É terrível tudo o que está acontecendo. Brumadinho vai morrer. Está morrendo. Essa situação toda vai acabar com o comércio, com tudo. Vai haver um efeito financeiro dominó. Já estamos sentindo isso.
JOAQUIM INOCÊNCIO
comerciante de Sobradinho
— Pelo que acompanhamos, Brumadinho deverá sofrer uma depressão econômica e isso significa que mais gente vai precisar de renda do governo. A cidade, em si, terá perda econômica, para além de toda a perda humana. Pelo que apurei da tragédia de Mariana, a renda per capita no local caiu para um terço do que era antes. A médio prazo, vamos ter de refazer a cidade. Inclusive, talvez seja preciso modificar a matriz econômica. Isso é um trabalho que o governo vai ter de fazer e a Vale vai ter de participar — disse Terra à Rádio Gaúcha.
Diante da apreensão da prefeitura frente à perda de receita, o diretor-executivo de Finanças e Relações com Investidores da Vale, Luciano Siani, afirmou, em entrevista coletiva no início da semana, que "Brumadinho não vai perder arrecadação por conta da paralisação das atividades da Vale".
— A Vale vai compensar o município como se a operação estivesse ocorrendo — garantiu.
Raiva, indignação e desejo de justiça
A promessa é vista com ceticismo por moradores, que vivem relação dúbia com a companhia. Reconhecem que Brumadinho precisa da Vale, mas sentem raiva e indignação pela catástrofe e desejam justiça. Isso ficou visível, nesta terça-feira (29), no Cemitério Parque das Rosas, onde foram escavadas 34 covas, lado a lado, com capacidade para três caixões cada.
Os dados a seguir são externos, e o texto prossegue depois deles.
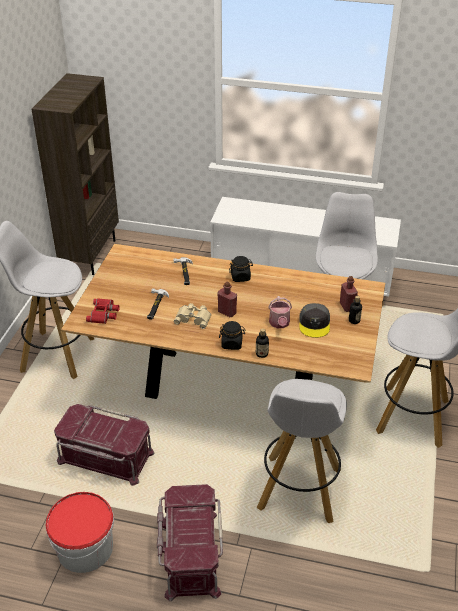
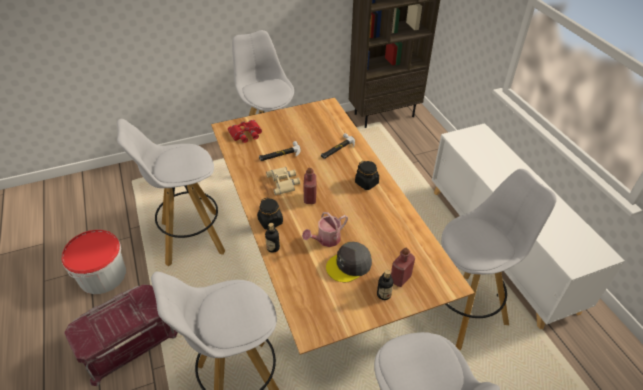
camera: 55 degrees right, 5 degrees up
(105, 458) = (191, 238): red storage box -> white stool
Com luvas e máscaras, os coveiros passaram os últimos dias abrindo os buracos, e os montes de terra se acumularam no gramado. Só ali, há capacidade imediata para 99 enterros, que tendem a se intensificar ao longo da semana.
Um deles ocorreu na manhã desta terça. Sob o olhar desesperado de familiares, o corpo de Edgar Carvalho dos Santos, 45 anos, foi sepultado por volta das 9h30min. Ele era inspetor técnico de manutenção e trabalhava na Vale.
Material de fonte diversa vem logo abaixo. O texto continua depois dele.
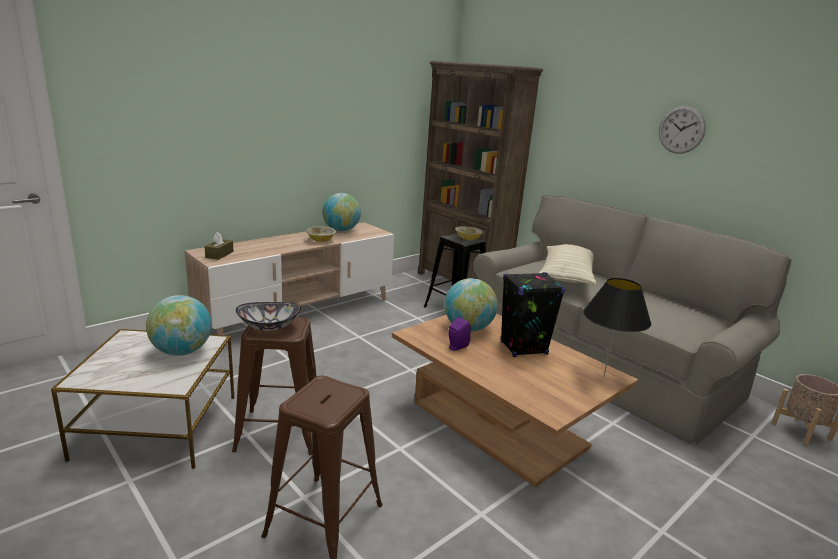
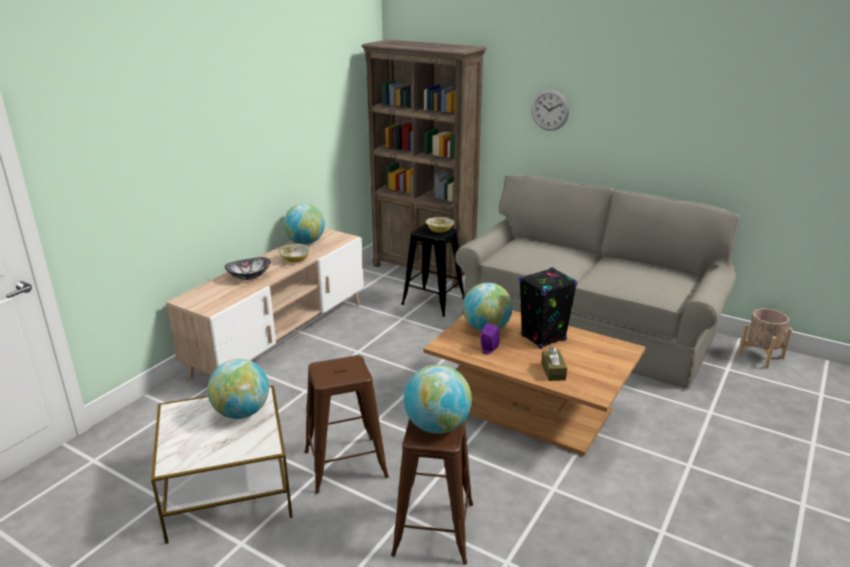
camera: 15 degrees left, 5 degrees up
(219, 254) = (208, 300): brown tissue box -> brown tissue box (553, 371)
(269, 327) = (333, 372): bowl -> bowl (249, 277)
(329, 397) = (437, 426): none -> globe
(567, 277) = (549, 257): beige pillow -> none
(604, 376) = (619, 350): black table lamp -> none
(681, 129) = (631, 105): wall clock -> wall clock (550, 110)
Ao final da cerimônia, a viúva precisou ser consolada. Passou 20 minutos desabafando com a psicóloga e socorrista da Cruz Vermelha Regina Cosso de Campos Martins, 60 anos. Não se conformava com a perda.
— É complicado, difícil aceitar o que aconteceu. Mas é importante que as pessoas botem o que sentem para fora. Chorar faz bem — concluiu Regina.
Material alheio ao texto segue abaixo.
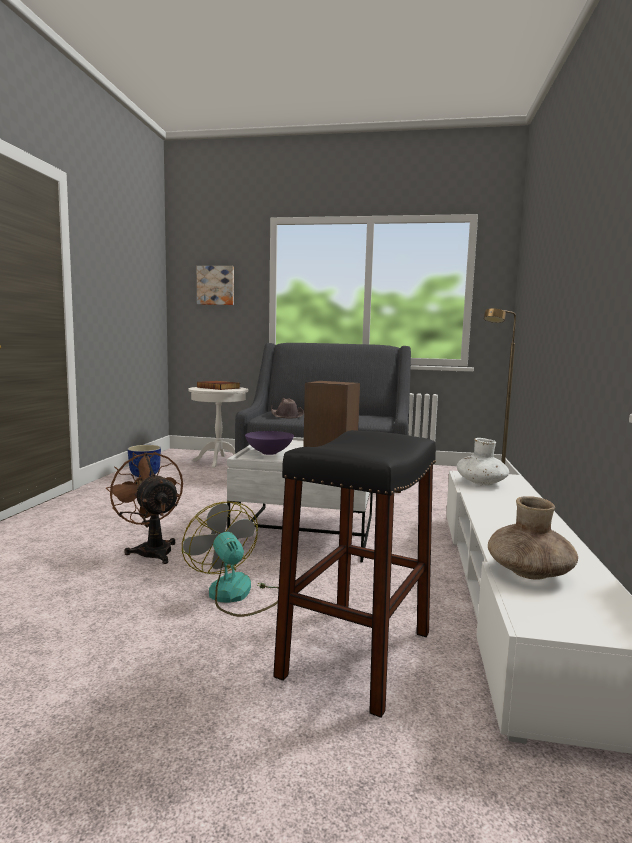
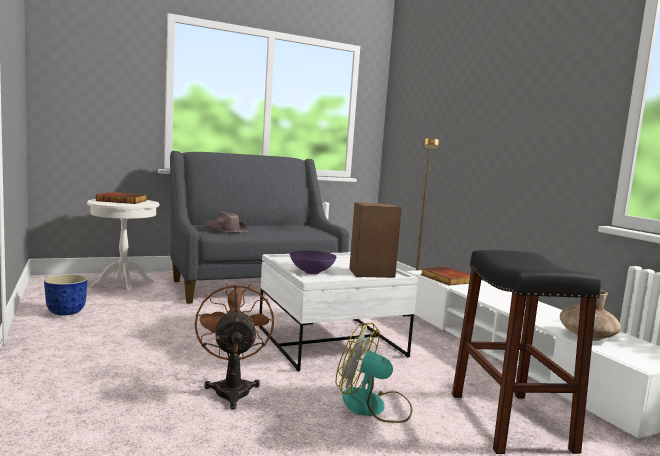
camera: 35 degrees left, 0 degrees up
(151, 550) = (232, 388): brown fan -> brown fan turned 60 degrees clockwise
(216, 285) = (98, 80): picture -> none
(481, 483) = (446, 278): white vase -> book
Enquanto parentes das vítimas enterravam suas esperanças, a 10 quilômetros dali bombeiros, profissionais da Defesa Civil e militares israelenses prosseguiam nas buscas por desaparecidos. O trabalho começou às 4h e se estendeu até a noite, com foco em quatro pontos: o ônibus de empregados da Vale localizado próximo das barragens, o refeitório e o prédio administrativo da corporação e a Pousada Nova Estância, soterrada pelo barro, onde havia cerca de 35 pessoas no momento da catástrofe.
Comerciantes apreensivos
Funcionárias de uma loja de telefones e acessórios na Rua Presidente Vargas, no centro de Brumadinho, Isabel Siqueira e Marina Moura, ambas de 19 anos, preveem dificuldades pela frente.
— Mais de 90% das nossas vendas vinham de funcionários da empresa ou de filhos deles. Até os supermercados dependiam deles. Agora, ninguém sabe como vai ser. É certo que vai afetar todo mundo — relata Isabel.
Para Marina, "a Vale volta":
— Vai demorar, mas acho que volta, sim.
Do outro lado da via, Jéssica Fernandes, 22 anos, não tem tanta certeza, diante das proporções da tragédia. Ela acredita que a economia local vai padecer.
— Quando teve a crise de 2015 e 2016, a Vale demitiu muita gente, logo sentimos a queda nas vendas. Depois, voltou a contratar e deu um up. Agora, não sabemos o que vai acontecer. Vai ser difícil superar isso — avalia Jéssica, vendedora de acessórios para eletrônicos.
Sobre a relação de amor e ódio com a mineradora, Isabel confirma a dubiedade:
— Por um lado, precisamos da empresa. Por outro, tem tudo isso que veio com o rompimento das barragens. Agora, Brumadinho vai ser lembrada apenas por isso. Até o turismo pode ser prejudicado.